How to Motivate an Addict to Enter Drug Rehab

Getting an addict to successfully complete a drug rehab program is a challenge, but getting them into treatment is even harder. In order to continue their destructive behaviors, most addicts live in a place of denial – they either don’t think they need treatment or they are aware they need help but are unwilling to commit to 30-plus days of rehab.

You know your loved one needs help, but you also know that the ultimate decision to get well rests with them. No matter how badly you want them to get clean and sober, they have to want it, too.

Although you can’t force an addict into recovery, there are a number of things you can do to motivate the addict to see the reality of their addiction and seek drug treatment.

Admitting the Problem

The first step is to help the addict realize that he or she does in fact have a problem with drugs or alcohol. In most cases, lecturing, bullying, demanding or begging will not work. The harder you push, the further away they will pull.

A better approach is to gently point out inconsistencies in the statements and behaviors of the addict without blatantly disagreeing with them or reacting with anger or blame. Although it isn’t useful to play along or pretend to agree with an addict’s irrational thoughts and behaviors, offering resistance will likely result in a standstill.

If you can help the addict reach the conclusion that they have a problem on their own, they are more likely to accept the need to enter an addiction treatment program and eventually commit to long-term sobriety.

Encourage Responsibility by Refusing to Enable

An addict is more likely to admit having a problem with drugs or alcohol if their loved ones refuse to enable. By refraining from paying their bills, bailing them out of jail, or providing a free place to live, you force the addict to experience the full weight of the consequences of their addiction.

You don’t want to reward or punish the addict for their choices – you simply want them to feel the natural consequences of their behavior so that they begin to question whether drugs or alcohol are adding anything worthwhile to their life. Because you have done nothing to help or hinder, the addict will have no one left to blame for their problems but themselves.

Staging an Intervention: CPR for the Addict

When one-on-one conversations and natural consequences aren’t enough, an intervention may help the addict gain a moment of clarity about their illness and agree to get help. The goal of an intervention is to have a group of close friends and family confront the addict or alcoholic about their drug use and insist that they enter drug rehab after the meeting.

Although interventions have gotten a reputation for being surprise ambushes or harsh confrontations, a well-planned intervention is actually an expression of love and compassion for someone who needs help.

Interventions can be hosted by a professional interventionist or a designated leader. In most cases, the host gathers a group of close family and friends, usually 3-6 people, whose opinions and support matter most to the addict. Together, they form a circle of support around the addict, free from blame, criticism or guilt.

Every participant writes a letter to the addict expressing love and concern and describing in a calm, straightforward manner the way the addiction is impacting both the addict and the people who love them. Each person gives specific examples of incidents that caused them pain as well as a list of behaviors they will no longer tolerate if the addict refuses to get treatment. For example, a loved one may refuse to loan money or provide a place to stay in an effort to help the addict fully experience the negative consequences of their drug or alcohol abuse.

Once a date and location are set for the intervention, the host invites the addict to attend and explains why everyone has gathered there. Next, the participant take turns reading their letters aloud and asking the addict if they are willing to seek treatment right away.

It is wise to have researched and made arrangements for a drug rehab program that the addict can enter immediately after the meeting. The services of a professional interventionist will be indispensable in finding the best drug rehab program to suit your loved one’s specific needs.

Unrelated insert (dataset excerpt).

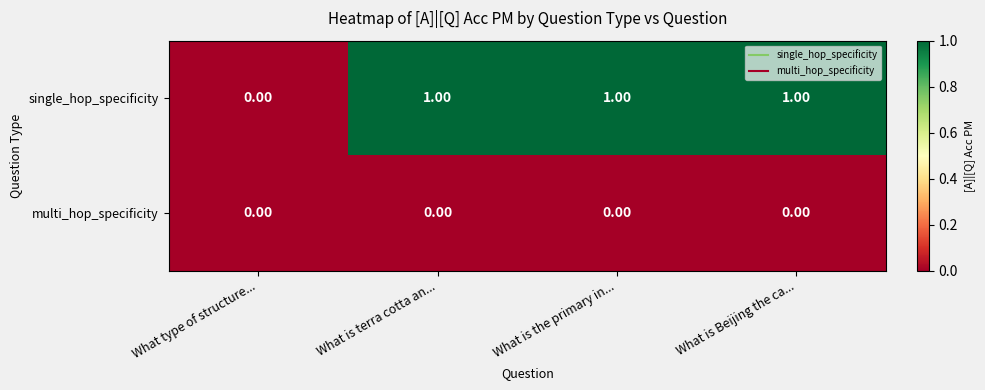

What is the greatest value displayed?

1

While some addicts will listen calmly and attentively to their loved ones’ concerns, most will respond to an intervention with a number of excuses for why they can’t commit to rehab (e.g., cost of treatment, work responsibilities or other commitments). A professional interventionist can help the addict’s loved ones anticipate and respond to those excuses and keep the atmosphere positive and solution-oriented.

In 85 percent of interventions, the alcoholic or addict agrees to enter treatment. If the addict refuses to accept drug treatment, be sure to follow through with the commitments you made during the intervention and try approaching your loved one again in a few days or weeks. With patience and persistence, you will eventually succeed in motivating your loved one to get the help they need.

Conveying Love and Empathy

No one wants to listen to or accept help from someone who treats them with contempt or blame. In all of your attempts to reach out to someone struggling with addiction, remember to speak and act from a place of love and empathy. As your loved one makes progress, reward them with plenty of praise and encouragement.

It is difficult to admit having a drug or alcohol problem, and the addict is only likely to acknowledge the need for treatment if they know the person on the other end will respond with compassion and respect.